“Your compassion is a weakness your enemies will not share.”
“That’s why it’s so important: it separates us from them.”
– Ducard/Ra’s al’Ghul & Bruce Wayne, Batman Begins
Most of the quotes I share, I must admit, have lessons which I can talk about in a bit more of an abstract sense. This one, by contrast, is hitting home with me on a more personal level right now. I share this quote with a deep feeling of remorse for my mistakes.
This exchange comes at a moment where Bruce Wayne, soon to become the Batman, has been tested by his mentor and has displayed excellent skill and cunning. Now, however, he must prove himself one final time, for the organization that he is joining has a long, bloody history which they want him to contribute to. So, the question is, can he take the life a man guilty of theft and murder? He answers no, that he is no executioner, and this is why: because he needs his compassion to separate himself from the villains he intends to fight.
I remember, years ago, citing a quote about becoming so determined to beat one’s enemy that one becomes the enemy oneself. I see now that it especially means becoming one’s worst self, doing the things the enemy does, until there is no longer any real distinction. It’s not only the contest between what seems more effective and what seems more honorable, but the struggle, deep in one’s soul, between doing that one brutal thing that one really wants to do… or maintaining the sanctity of one’s cause by maintaining one’s own integrity.
Bruce Wayne hits the difference between the two on the head with his support of the ideal of compassion. It is when we stop to love each other, after all, the we become monsters, doing cruel, destructive, inhuman things to each other. It is that lack of love, combined with the overwhelming will of mob mentality, which has fueled uncountable riots in my country for years. These are displays of brutality, of savagery, which have left incalculable property damage, destroyed livelihoods, burnt and looted stores, and the bodies of those who have been assaulted, raped, and murdered. And those to whom the political ideology of these rioters is useful have said and done nothing, uttered no condemnation whatsoever.

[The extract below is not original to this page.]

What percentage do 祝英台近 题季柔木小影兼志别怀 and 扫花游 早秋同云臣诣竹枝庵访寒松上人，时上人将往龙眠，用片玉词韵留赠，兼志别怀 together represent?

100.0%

By contrast, a crowd of protestors, likely spearheaded by people who were not truly friendly to their cause, stormed the Capitol Building, where Congress was in sessions. A few broken windows, one person, a protestor, shot and killed, and everyone on that side of the aisle has turned on the protestors. To a man, they have condemned the violence and all those remotely connected to it, turning about face to permit what they were opposing mere moments earlier. In short: they held their own to some sort of standard and refused to compromise on it.
That standard is compassion, respect for authority, and a commitment to peaceful protest without any sort of violence.
And I must admit, I have been torn on the subject.
I like to think of myself as a man of honor and compassion, but, more humbly, I must admit that while I try… I sometimes fail. And I fear I failed for several days this week.
I, too, have a savage side, and a practical side that insists that there are worlds of differences between the protestors in my nation’s capital this week and the rioters that have run rampant in every other corner of my country for years on end. And yet… is it not still violence? Is it not still violence perpetrated by a mob in a frenzy? Is it not still, as one may reasonably suspect, the work of unfriendly puppeteers?
Is not that voice within me, which tells me that violence between the two sides is inevitable, the voice of fear, rather than the voice of courage? Is it not anger, rather than love? Is it not wild hatred, rather than disciplined, patience, and faith?
I weep at the realization that, somewhere along the way, I confused my desire for freedom with a desire to put a noose around those who would put chains on me.
Oh, how easy it really is, to become one’s worst self.
I must do better.
We must, I must, stay separate from the enemy.
If we do not hold ourselves somehow separate from the behavior of our enemies, on both an individual and a collective level, then do we not simply become our enemies? Or at least become the same as our enemies? If we do that, then what’s the point?